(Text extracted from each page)
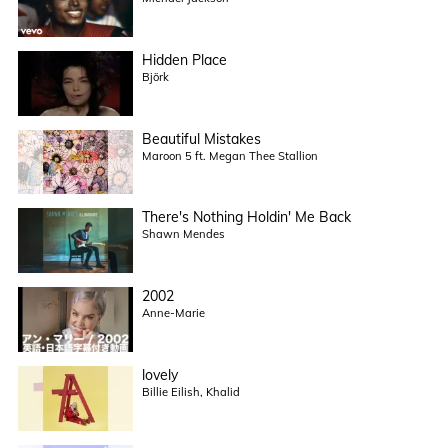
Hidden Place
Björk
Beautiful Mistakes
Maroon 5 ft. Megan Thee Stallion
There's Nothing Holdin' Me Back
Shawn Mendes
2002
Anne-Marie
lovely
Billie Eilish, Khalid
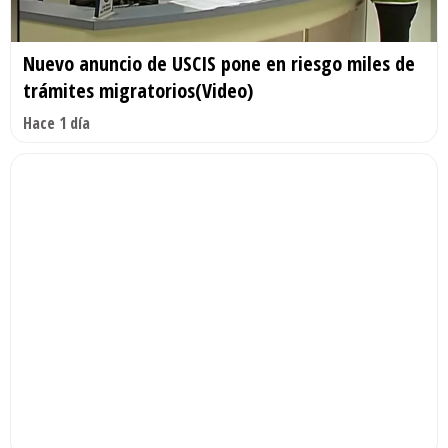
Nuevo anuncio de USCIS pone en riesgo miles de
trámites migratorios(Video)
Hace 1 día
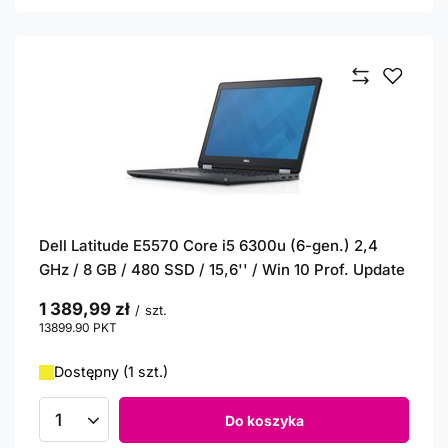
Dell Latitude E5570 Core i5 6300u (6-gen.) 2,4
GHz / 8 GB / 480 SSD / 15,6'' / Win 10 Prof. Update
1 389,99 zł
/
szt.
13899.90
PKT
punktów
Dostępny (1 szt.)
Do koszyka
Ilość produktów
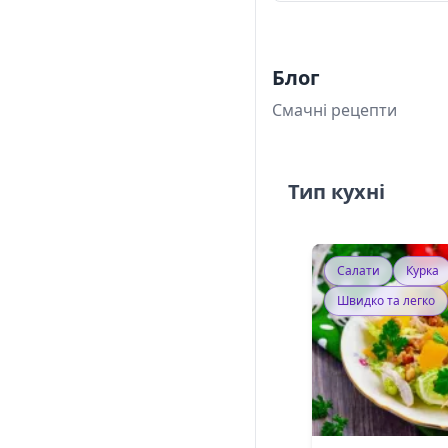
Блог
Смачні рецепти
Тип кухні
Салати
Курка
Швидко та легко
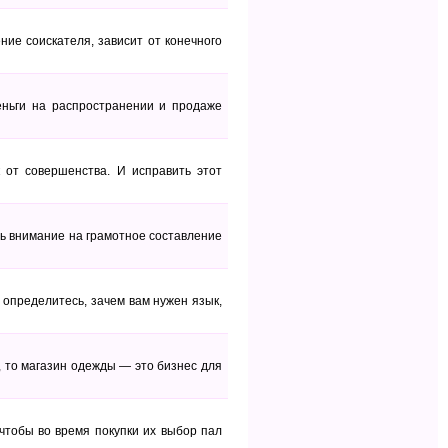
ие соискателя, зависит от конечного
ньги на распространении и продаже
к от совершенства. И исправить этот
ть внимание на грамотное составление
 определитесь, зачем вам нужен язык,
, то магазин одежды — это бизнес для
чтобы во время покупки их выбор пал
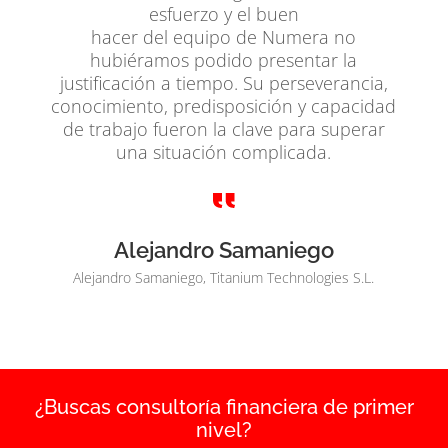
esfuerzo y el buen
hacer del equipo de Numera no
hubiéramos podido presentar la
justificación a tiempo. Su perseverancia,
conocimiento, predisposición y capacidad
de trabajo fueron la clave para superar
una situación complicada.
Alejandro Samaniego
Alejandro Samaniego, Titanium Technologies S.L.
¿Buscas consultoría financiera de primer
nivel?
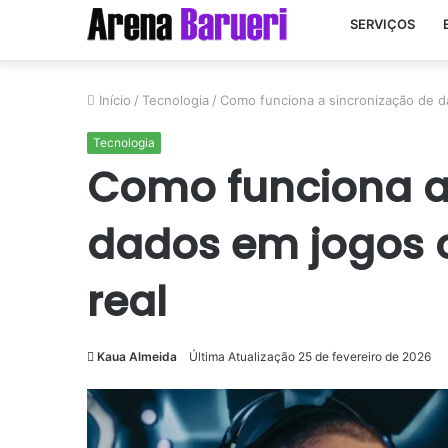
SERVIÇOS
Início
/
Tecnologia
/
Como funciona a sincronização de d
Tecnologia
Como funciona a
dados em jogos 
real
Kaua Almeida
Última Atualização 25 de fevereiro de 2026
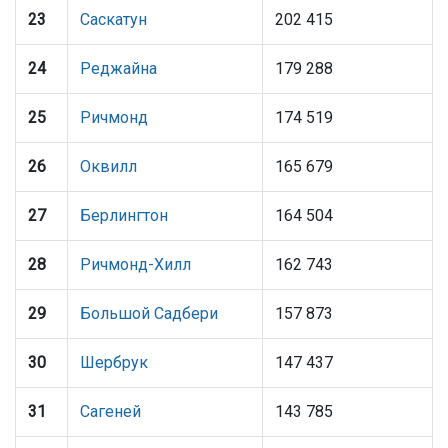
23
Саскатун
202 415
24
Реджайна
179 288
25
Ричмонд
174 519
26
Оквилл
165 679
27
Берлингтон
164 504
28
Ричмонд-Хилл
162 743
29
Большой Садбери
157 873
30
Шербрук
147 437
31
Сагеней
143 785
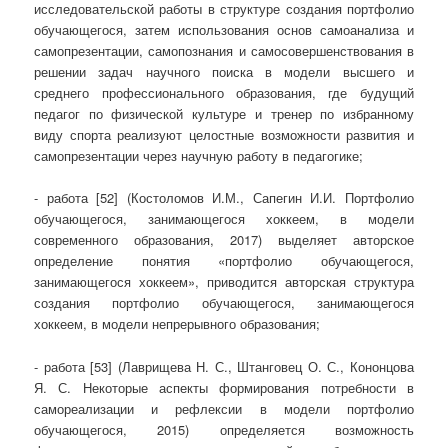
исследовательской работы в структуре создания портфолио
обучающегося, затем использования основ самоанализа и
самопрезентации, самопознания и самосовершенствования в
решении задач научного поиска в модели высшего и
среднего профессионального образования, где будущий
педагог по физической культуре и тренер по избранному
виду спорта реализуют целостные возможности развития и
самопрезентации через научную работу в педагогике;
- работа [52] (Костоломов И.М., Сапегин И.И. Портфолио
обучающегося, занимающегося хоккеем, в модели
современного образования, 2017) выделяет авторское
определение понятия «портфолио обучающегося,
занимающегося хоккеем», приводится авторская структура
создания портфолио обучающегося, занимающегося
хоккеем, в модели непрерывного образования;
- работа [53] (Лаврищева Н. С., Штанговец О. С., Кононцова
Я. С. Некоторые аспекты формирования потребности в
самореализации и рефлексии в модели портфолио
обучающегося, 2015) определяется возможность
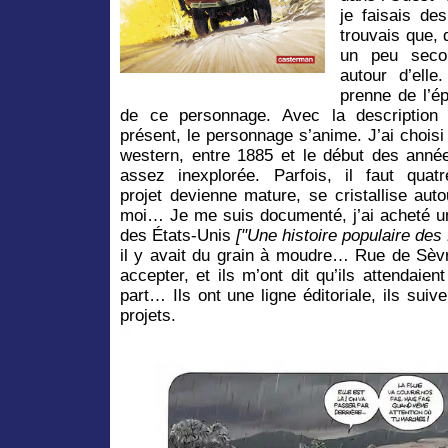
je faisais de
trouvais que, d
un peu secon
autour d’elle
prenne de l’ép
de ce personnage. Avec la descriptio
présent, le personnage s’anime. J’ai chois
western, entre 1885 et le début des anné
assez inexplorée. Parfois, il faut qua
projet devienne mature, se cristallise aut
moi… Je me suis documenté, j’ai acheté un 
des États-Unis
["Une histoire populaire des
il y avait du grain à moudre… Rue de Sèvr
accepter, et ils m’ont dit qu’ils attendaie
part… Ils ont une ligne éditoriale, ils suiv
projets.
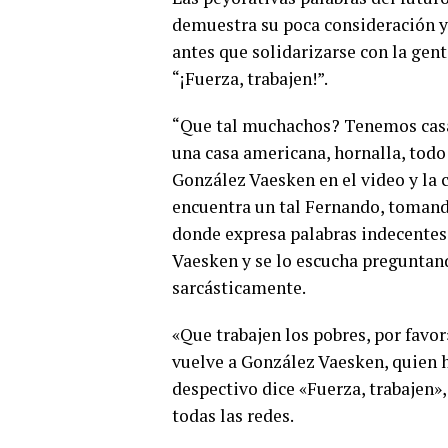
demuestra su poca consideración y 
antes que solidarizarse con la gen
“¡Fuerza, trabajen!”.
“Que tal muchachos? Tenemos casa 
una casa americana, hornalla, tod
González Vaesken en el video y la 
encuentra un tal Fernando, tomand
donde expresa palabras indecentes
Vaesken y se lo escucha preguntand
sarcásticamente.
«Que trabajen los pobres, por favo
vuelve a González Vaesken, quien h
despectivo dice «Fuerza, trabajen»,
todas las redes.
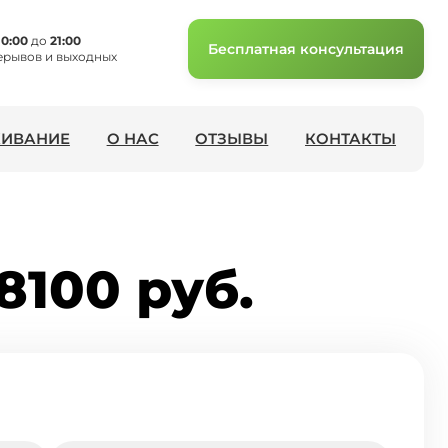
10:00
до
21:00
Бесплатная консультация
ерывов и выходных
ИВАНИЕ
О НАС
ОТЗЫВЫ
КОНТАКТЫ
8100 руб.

--

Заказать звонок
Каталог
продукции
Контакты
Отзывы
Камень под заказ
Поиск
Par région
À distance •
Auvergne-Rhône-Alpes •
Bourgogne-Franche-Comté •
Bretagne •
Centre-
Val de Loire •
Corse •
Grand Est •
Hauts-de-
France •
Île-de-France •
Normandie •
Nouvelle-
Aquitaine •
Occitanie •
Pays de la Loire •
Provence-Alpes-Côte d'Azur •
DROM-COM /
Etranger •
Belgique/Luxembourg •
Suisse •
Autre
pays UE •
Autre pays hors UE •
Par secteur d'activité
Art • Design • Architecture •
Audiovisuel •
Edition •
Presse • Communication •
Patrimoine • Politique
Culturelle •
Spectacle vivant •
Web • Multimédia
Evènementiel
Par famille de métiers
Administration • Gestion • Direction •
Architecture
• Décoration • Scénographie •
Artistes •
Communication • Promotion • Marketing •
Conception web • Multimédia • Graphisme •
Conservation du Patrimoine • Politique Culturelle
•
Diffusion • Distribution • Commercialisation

### [What you will do]
Reproduce the listing's lines verbatim, starting at the line containing "Hidden Place" and ending after the line containing "Ilość produktów". Leave the pictures out.

### [Answer to the exercise]
Hidden Place
Björk
Beautiful Mistakes
Maroon 5 ft. Megan Thee Stallion
There's Nothing Holdin' Me Back
Shawn Mendes
2002
Anne-Marie
lovely
Billie Eilish, Khalid
Nuevo anuncio de USCIS pone en riesgo miles de
trámites migratorios(Video)
Hace 1 día
Dell Latitude E5570 Core i5 6300u (6-gen.) 2,4
GHz / 8 GB / 480 SSD / 15,6'' / Win 10 Prof. Update
1 389,99 zł
/
szt.
13899.90
PKT
punktów
Dostępny (1 szt.)
Do koszyka
Ilość produktów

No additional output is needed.